Russia and literature have always gone hand in hand. Great authors, such as Leo Tolstoy, Alexander Pushkin, and Vladamir Nabokov, hail from Russia. But in a country so large with literature engrained so deeply in their culture, is it possible that there exist only a few great writers? No, it most certainly isn’t. Let’s look at some lesser-known Russian authors! Most of them are called “Translingual” and explore what it means to be a Russian writer with hyphen, themes.
1. Gary Shteyngart
The author of 5 novels and a memoir, Gary Shteyngart, is not well known. He is very popular for his prolific blurbs and also because, at the mere age of 5, he penned a 100-page comic. His book, Little Failure: A Memoir, was, in fact, promoted in a movie trailer with James Franco. A grappling and deeply emotional story, this book explores his early life in the Soviet Union and then as a Russian Immigrant.
He often writes about themes of immigrant experiences and the clash of cultures and a large part of his work is satirical.
2. Lara Vapnyar
Lara Vapnyar is a Russian-American translingual author, born and raised in Russia, who now lives in the US. Her unique creativity with words is her catharsis, and she has often said that she found her place in the US through her writing. Most of her books have great emphasis on being a Russian immigrant and the kind of life that waits for such people in the States.

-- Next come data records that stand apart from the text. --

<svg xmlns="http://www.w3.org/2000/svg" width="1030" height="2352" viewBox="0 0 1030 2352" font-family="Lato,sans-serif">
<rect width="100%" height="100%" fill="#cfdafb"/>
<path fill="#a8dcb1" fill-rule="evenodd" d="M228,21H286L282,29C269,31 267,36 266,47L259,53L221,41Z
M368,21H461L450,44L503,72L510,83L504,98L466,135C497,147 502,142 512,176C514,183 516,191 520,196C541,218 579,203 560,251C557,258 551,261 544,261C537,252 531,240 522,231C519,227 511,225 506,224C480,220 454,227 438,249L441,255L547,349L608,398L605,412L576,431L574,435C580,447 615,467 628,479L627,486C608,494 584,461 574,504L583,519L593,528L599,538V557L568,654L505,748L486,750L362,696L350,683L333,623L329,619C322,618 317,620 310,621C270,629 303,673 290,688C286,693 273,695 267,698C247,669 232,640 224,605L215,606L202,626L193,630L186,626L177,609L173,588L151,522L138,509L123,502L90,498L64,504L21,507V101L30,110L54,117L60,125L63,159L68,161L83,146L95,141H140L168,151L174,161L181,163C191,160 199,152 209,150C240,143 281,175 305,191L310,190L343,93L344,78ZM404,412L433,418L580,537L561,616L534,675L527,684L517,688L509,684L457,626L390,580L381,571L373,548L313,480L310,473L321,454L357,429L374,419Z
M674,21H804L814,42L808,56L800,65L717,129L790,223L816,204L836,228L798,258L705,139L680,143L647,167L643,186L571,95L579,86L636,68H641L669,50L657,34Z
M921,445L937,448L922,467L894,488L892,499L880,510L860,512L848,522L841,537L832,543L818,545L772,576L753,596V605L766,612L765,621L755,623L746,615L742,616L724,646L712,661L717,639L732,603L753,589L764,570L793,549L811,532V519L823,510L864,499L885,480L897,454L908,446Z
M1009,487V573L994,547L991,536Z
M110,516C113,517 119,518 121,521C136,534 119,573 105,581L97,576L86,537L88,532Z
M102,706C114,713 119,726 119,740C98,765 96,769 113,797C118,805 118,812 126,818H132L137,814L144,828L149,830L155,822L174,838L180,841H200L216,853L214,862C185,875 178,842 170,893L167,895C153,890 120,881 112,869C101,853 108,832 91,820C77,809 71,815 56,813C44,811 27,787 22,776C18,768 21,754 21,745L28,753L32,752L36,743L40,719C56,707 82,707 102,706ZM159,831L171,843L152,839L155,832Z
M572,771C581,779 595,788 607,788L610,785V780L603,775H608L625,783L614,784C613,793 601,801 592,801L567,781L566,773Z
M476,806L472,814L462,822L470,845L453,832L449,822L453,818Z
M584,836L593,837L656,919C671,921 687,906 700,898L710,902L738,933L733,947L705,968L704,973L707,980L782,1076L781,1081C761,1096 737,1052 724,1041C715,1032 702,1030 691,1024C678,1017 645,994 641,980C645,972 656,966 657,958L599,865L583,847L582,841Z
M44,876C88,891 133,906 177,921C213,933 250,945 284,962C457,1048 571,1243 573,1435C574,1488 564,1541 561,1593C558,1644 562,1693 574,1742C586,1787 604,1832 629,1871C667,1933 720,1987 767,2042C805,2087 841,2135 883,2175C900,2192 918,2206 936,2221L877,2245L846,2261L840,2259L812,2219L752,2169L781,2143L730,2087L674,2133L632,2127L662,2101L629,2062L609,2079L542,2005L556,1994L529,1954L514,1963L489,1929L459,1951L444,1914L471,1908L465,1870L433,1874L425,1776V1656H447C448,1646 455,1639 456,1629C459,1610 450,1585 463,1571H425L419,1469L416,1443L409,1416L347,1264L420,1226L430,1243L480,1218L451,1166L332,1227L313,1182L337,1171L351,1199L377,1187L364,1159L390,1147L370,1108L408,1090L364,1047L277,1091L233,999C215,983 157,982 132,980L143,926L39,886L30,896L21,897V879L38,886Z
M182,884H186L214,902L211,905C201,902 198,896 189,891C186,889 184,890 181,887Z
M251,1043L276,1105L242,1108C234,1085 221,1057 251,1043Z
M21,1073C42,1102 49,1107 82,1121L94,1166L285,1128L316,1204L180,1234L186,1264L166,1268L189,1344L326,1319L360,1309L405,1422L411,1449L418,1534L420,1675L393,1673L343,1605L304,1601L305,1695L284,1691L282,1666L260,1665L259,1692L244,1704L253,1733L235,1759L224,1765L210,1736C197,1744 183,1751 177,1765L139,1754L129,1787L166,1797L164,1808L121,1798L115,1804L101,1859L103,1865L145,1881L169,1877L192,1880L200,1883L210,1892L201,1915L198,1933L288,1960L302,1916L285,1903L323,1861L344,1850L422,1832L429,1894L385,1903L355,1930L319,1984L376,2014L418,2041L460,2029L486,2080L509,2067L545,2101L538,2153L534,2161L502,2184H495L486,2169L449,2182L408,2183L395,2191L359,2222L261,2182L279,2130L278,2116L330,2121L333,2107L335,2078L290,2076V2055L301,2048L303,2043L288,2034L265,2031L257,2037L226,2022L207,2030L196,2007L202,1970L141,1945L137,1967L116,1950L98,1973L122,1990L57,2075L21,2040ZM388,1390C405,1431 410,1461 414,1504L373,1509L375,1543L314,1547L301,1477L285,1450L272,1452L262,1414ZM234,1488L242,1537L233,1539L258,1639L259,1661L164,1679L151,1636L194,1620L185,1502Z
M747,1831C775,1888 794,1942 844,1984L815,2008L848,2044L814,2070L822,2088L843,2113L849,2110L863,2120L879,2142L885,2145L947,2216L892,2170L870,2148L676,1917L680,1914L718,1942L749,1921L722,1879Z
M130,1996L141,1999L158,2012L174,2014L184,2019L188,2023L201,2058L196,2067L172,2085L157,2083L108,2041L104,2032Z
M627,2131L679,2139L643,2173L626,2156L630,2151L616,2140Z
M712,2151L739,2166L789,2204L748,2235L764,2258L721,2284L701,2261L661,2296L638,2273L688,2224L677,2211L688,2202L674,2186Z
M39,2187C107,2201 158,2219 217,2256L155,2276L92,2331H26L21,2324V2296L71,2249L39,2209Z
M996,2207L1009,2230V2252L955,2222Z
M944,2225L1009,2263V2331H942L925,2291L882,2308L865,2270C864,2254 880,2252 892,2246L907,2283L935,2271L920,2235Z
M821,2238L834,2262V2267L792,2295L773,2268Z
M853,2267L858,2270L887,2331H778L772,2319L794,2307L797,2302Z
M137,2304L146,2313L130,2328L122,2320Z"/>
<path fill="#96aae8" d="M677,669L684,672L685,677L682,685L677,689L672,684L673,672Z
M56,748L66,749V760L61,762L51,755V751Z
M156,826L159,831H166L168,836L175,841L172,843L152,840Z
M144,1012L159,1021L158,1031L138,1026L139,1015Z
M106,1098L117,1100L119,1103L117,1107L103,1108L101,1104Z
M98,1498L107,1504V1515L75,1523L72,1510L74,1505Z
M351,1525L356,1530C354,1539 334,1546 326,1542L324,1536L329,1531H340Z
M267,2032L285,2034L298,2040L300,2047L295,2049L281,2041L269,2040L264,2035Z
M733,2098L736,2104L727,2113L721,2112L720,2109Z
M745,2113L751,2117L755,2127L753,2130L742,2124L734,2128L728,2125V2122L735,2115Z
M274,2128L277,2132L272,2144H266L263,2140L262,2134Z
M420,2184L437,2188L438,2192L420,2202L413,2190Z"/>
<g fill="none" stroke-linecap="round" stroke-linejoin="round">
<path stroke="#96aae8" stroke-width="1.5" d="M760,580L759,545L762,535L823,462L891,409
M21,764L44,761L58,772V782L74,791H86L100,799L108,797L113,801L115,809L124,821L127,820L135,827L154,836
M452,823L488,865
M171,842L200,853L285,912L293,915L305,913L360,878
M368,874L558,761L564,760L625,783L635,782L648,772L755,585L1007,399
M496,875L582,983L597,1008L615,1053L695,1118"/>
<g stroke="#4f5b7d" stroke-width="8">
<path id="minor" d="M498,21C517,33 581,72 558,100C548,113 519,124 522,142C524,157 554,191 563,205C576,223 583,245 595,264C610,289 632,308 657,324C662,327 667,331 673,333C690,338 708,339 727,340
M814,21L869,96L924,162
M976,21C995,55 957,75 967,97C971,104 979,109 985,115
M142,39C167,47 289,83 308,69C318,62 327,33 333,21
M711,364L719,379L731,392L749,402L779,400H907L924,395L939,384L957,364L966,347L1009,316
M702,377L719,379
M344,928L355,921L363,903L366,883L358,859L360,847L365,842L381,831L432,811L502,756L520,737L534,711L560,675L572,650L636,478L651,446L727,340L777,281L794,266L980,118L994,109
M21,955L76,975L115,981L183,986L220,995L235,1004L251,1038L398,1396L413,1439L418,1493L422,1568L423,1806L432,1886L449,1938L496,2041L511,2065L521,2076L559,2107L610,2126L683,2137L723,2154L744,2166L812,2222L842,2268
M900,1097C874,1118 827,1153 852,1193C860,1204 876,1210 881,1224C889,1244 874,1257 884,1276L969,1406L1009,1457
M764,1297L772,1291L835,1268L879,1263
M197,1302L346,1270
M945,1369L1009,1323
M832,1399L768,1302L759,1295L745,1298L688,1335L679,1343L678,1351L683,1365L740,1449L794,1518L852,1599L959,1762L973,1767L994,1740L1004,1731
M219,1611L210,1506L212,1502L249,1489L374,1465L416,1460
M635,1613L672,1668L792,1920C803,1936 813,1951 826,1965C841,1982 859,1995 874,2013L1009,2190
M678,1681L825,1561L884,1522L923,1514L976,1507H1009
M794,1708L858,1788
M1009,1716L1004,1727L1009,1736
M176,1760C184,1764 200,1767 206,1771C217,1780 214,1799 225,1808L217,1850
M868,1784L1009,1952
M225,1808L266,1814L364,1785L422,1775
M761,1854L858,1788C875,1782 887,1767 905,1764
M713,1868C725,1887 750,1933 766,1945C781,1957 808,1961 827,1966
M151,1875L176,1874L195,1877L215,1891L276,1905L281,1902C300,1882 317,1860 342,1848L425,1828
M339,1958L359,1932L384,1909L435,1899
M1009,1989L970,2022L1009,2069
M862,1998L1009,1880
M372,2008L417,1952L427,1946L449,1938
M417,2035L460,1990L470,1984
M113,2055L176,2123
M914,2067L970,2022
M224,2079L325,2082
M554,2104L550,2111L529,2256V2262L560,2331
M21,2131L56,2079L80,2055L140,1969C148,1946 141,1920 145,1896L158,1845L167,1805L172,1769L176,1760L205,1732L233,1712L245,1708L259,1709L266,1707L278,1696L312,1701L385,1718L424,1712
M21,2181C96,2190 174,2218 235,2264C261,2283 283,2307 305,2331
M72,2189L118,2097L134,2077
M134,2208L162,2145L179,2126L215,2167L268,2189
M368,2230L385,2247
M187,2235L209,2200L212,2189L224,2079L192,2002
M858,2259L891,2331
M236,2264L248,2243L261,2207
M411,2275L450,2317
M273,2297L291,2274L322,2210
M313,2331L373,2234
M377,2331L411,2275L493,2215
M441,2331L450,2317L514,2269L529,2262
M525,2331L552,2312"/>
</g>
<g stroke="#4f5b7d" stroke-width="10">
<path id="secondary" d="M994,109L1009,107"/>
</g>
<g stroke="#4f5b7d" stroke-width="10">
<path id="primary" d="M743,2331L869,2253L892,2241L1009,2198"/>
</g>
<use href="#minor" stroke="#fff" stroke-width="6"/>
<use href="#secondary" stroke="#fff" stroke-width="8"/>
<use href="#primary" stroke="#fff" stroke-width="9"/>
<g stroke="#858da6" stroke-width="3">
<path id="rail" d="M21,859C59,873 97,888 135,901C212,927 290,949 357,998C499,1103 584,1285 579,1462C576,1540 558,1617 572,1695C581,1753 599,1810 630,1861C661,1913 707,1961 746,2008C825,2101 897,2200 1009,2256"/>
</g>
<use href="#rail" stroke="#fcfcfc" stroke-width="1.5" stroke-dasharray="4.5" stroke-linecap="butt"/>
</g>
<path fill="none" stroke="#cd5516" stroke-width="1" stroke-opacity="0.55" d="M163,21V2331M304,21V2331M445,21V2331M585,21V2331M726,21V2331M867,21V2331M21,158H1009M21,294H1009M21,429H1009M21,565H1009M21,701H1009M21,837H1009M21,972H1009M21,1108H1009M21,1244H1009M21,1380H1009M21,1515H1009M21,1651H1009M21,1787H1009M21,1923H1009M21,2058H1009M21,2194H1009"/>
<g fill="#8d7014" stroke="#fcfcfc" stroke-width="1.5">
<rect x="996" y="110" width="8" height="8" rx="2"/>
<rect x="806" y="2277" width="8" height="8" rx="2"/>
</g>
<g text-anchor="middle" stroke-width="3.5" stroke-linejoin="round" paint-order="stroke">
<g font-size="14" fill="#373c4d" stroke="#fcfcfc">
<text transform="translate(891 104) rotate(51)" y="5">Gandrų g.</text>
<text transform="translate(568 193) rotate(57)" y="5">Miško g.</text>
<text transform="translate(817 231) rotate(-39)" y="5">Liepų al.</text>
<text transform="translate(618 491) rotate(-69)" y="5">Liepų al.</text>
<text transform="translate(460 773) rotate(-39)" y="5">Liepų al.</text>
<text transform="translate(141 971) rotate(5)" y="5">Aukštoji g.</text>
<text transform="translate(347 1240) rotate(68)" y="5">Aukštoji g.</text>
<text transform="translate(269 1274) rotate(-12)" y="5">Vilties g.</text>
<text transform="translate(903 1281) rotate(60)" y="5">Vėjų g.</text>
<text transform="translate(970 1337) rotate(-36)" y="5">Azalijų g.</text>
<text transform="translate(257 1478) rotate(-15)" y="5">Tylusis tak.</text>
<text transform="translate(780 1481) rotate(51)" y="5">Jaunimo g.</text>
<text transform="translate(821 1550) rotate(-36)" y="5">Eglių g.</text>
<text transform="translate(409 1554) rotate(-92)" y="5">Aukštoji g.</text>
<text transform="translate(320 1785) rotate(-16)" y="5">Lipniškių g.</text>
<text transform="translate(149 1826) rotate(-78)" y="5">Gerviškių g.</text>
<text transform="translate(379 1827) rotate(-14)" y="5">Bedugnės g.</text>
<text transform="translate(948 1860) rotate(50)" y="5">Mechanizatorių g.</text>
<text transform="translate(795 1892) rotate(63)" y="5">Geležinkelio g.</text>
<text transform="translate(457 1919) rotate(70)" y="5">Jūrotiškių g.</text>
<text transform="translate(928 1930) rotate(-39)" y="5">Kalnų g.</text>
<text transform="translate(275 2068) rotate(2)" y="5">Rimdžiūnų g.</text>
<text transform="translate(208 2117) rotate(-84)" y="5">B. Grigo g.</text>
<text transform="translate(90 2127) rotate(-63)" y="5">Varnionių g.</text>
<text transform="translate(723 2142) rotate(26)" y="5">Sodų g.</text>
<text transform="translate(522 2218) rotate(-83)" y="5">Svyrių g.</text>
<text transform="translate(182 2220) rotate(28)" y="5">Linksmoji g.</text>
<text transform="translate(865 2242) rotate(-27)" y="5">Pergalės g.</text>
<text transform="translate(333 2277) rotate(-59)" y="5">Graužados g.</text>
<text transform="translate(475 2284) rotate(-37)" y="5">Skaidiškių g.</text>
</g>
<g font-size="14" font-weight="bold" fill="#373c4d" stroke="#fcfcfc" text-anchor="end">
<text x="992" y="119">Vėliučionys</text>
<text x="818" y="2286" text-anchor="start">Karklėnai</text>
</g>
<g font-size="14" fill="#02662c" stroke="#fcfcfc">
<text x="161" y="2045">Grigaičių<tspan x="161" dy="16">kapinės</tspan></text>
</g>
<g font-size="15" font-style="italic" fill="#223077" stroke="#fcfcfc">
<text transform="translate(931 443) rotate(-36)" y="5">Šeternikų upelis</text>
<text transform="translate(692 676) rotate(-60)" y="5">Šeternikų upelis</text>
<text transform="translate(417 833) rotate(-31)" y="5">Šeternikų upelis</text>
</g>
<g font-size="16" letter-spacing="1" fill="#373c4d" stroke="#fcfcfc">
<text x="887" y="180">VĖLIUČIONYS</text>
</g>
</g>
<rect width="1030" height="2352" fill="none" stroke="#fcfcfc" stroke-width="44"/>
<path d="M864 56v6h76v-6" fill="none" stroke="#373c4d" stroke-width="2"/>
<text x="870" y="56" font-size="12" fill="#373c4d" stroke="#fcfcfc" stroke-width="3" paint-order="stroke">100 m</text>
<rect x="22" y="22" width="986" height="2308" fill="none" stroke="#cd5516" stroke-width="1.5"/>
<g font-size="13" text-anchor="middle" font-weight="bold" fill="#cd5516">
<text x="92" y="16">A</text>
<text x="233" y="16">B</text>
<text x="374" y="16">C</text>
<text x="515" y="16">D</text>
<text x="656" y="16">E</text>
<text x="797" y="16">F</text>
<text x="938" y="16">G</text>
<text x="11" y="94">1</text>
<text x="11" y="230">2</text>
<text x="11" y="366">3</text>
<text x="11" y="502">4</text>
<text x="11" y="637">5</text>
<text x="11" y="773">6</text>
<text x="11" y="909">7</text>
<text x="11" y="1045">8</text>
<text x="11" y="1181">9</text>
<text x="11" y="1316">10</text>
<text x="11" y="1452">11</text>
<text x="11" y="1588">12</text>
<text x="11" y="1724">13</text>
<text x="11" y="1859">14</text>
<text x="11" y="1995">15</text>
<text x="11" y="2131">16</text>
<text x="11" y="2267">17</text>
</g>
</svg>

She has written four novels and two short story collections, the most famous being Divide Me By Zero. This book navigates the struggles of a middle-aged math professor going through a mid-life crisis. She grapples with the struggles of being an immigrant and looks at the world through a mathematical lens (being a math girl, myself, this book was everything).
3. Irina Reyn
Writer, teacher, and book critic Irina Reyn is a wonderful author. She is a Russian-born author who, later in her life, immigrated to the US. Like the other two authors, her work also has a strong emphasis on life as an immigrant and finding your place in a country that wasn’t originally yours. She has won multiple awards, including the Goldberg Prize for Jewish Fiction. Her most famous book, What Happened To Anna K., also was named the 10th best book of 2008 by Entertainment Weekly.
This is based on Leo Tolstoy’s Anna Karenina and is set in modern-day NYC. Anna K. is a woman married to an older man in the Russian-Jewish community of Queens. She is bookish, romantic, smart, and wants to be free. She finally finds everything she wants in her cousin’s boyfriend. This book is equally enthralling and romantic as Tolstoy’s Anna Karenina, with just a modern NYC twist!
4. Olga Grushin
Olga Grushin spent most of her young life in Russia, then moved to the US to pursue her degree at Emory University. She settled in the US after. Most of her work is centered around themes of belonging, memory, identity, and Soviet history.
One of her best books, also her first one, is The Dream Life Of Sukhanov. It is about a man posed with the choice between artistic freedom or financial and political stability. Olga Grushin parallels the emotional unraveling of a man with a choice to make and the unraveling of the Soviet Union itself. It is a brilliant, intricately woven book that shows us the realities of choices, and the consequences of dealing with what’s left.
5. Tatyana Tolstaya
Tatyana is an essayist, novelist, and publicist from Russia, with literature in her blood. She is a direct descendant of Leo Tolstoy. She lived in Russia most of her life and only moved to the US in 1990, where she taught Creative Writing at Princeton and Skidmore College.
The Slynx is a dystopian novel by Tatyana Tolstaya. Set in a post-apocalyptic Russia after a nuclear disaster, it follows the life of Benedikt, a lowly scribe. The story explores themes of power, survival, and the human spirit in a world haunted by mutation and cultural decay. As Benedikt stumbles upon a forbidden book from the past, he faces a moral dilemma that challenges the oppressive society’s grasp on history and truth. This is a translated book.
Some of her other books translated into English are White Walls, Sleepwalker In A Fog, and Pushkin’s Children: Writings On Russia And Russians.
This is the 4th article in a series called Bookstr Around The World, where we explore lesser talked about authors from various countries.